A Porch of My Own

A Porch of My Own

Monday, August 23, 2010

Baby Turkeys and Mamas

For weeks Rickie and I have watched a large group of baby turkeys and the two mama hens that watch over them. When we first saw them they were about the size of softballs. 

(Photo - Mama watches over babies taking a dust bath!)

The two hens herd them around in a routine that brings them all around our cabin. Their stops include the deer feeders, looking for corn on the ground, and the turkey feeder down the hill in back of the cabin. 

They go to the water troughs, sometimes going in the longhorns’ pen to their water troughs. These are about 2 feet tall and circular and they perch side by side all along the rim and drink. Sometimes they go to the small trough in the yard where they might find some birdseed we put out on the ground.
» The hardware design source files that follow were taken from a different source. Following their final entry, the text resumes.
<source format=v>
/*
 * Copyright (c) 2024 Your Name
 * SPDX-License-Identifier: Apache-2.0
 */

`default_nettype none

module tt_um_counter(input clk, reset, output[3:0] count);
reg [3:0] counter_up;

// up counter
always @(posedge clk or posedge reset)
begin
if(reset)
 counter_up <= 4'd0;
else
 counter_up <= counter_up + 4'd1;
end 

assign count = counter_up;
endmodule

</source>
This morning after drinking they went to the driveway and lay down in the caliche, fluffing their feathers to give themselves a dust bath. The little gobblers are starting to show off by spreading their tail feathers and strutting around. They are becoming teenagers!
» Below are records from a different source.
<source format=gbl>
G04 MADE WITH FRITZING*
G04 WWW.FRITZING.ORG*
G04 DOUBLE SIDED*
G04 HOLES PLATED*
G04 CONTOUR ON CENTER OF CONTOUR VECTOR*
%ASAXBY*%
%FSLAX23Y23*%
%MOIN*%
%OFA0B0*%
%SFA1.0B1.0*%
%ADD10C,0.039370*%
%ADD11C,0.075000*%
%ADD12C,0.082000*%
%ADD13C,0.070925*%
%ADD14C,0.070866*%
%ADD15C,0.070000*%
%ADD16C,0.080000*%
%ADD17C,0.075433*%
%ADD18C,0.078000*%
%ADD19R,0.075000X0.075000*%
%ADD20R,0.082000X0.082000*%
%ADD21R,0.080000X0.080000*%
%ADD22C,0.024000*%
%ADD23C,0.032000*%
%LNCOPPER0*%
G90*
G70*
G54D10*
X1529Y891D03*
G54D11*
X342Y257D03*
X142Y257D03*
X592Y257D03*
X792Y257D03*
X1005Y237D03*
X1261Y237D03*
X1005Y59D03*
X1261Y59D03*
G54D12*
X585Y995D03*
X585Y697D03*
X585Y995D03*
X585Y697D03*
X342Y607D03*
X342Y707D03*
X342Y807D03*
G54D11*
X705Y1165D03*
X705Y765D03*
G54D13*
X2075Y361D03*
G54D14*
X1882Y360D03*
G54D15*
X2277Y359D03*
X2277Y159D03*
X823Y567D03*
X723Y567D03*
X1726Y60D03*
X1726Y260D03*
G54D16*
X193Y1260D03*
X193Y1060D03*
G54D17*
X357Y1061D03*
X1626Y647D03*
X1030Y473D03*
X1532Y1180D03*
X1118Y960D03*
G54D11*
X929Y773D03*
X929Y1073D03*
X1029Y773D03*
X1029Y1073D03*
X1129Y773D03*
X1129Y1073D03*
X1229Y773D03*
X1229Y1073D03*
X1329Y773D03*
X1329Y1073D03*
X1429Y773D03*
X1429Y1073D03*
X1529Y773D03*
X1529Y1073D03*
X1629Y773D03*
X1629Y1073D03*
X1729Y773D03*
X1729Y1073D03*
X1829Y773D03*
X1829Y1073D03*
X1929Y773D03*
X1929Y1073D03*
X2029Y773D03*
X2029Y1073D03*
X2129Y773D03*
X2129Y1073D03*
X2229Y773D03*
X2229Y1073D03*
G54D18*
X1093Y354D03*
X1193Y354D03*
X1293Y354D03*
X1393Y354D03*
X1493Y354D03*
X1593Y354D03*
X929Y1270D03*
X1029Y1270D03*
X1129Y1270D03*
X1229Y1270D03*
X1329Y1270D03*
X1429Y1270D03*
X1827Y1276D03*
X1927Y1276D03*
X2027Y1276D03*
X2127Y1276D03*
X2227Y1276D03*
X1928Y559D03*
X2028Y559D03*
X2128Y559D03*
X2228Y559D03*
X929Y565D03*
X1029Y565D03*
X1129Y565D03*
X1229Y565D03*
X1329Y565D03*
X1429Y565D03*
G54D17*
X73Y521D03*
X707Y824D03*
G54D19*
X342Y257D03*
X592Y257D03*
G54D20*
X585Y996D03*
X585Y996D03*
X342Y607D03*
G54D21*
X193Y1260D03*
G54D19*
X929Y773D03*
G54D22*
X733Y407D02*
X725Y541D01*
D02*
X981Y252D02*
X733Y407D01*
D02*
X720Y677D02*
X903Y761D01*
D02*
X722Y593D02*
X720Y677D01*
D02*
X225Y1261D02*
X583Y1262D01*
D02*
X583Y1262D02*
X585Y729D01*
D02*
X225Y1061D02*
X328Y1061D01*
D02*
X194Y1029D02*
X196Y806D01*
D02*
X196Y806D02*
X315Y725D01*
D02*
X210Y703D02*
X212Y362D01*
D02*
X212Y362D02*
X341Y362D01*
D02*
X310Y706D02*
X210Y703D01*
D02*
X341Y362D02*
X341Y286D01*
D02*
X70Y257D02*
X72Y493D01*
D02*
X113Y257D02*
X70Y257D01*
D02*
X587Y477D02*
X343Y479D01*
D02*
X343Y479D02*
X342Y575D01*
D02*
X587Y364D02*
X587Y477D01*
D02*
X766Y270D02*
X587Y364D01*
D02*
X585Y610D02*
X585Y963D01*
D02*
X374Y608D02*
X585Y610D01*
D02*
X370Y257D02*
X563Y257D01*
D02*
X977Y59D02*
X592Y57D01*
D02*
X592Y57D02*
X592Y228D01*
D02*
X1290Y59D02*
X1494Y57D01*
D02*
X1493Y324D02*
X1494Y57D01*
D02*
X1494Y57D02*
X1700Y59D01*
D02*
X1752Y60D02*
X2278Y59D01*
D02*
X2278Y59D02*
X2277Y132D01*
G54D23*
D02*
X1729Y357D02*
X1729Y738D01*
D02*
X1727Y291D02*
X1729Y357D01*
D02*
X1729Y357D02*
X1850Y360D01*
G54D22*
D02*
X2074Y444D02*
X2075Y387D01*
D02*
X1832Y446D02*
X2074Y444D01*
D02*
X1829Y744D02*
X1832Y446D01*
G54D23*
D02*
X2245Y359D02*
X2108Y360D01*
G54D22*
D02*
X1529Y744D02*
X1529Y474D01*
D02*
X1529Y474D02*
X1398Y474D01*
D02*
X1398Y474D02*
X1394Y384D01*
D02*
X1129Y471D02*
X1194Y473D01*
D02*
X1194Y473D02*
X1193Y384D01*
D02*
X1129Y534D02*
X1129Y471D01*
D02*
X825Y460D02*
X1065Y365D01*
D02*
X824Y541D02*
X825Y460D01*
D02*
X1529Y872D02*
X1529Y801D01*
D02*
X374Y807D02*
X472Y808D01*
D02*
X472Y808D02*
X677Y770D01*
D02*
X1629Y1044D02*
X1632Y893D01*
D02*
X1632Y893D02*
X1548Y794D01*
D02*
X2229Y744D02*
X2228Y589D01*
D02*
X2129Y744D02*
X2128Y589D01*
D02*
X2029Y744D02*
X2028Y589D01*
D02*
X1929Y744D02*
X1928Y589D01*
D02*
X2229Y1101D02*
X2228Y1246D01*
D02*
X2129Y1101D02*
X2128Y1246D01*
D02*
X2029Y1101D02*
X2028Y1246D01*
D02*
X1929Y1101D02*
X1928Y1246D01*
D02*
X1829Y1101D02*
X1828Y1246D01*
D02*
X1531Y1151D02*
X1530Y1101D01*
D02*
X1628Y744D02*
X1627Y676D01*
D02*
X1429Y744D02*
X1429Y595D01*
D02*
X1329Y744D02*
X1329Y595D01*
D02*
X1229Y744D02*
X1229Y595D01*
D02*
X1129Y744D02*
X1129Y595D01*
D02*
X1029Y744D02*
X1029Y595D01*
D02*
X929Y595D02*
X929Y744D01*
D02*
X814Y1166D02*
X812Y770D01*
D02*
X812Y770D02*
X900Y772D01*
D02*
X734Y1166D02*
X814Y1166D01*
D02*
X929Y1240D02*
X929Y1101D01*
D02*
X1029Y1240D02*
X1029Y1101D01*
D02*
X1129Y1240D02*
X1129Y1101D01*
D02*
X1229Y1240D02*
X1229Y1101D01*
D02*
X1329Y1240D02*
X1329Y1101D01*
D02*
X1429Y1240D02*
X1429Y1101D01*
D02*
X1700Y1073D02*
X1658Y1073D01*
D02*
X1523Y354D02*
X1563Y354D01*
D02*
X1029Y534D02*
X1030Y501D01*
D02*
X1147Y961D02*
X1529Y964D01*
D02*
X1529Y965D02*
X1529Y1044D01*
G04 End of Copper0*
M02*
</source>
The mother hens have watched over them teaching them the things they need to know to survive and keeping them safe from predators. One morning I watched them chase a buzzard up a tree. The buzzard was at the water trough in the yard, which is also where we dispose of our food scraps. He was after some bacon grease, one of his favorites, along with cream gravy. The mama hens apparently didn’t like the looks of him.

This morning I counted 14 babies. As the group moves from area to area, the mama hens seem to be counting them also. If one falls behind, one of the hens will go back to get him or her. No one is left behind; they move on together.

As I write this my mom is in a nursing home with Alzheimer’s. She doesn’t know who we are or remember much about her life, past or present. My siblings and I go and sit with her. We take her the snacks she used to like and sometimes we take her out for ice cream. Then we go home and cry. It gets harder to go and see her this way. But we keep going and crying, remembering the times she came back for us. No one is left behind; we move on together.  

1 comment:

  1. Your last paragraph was so very poignant -- thank you for sharing this.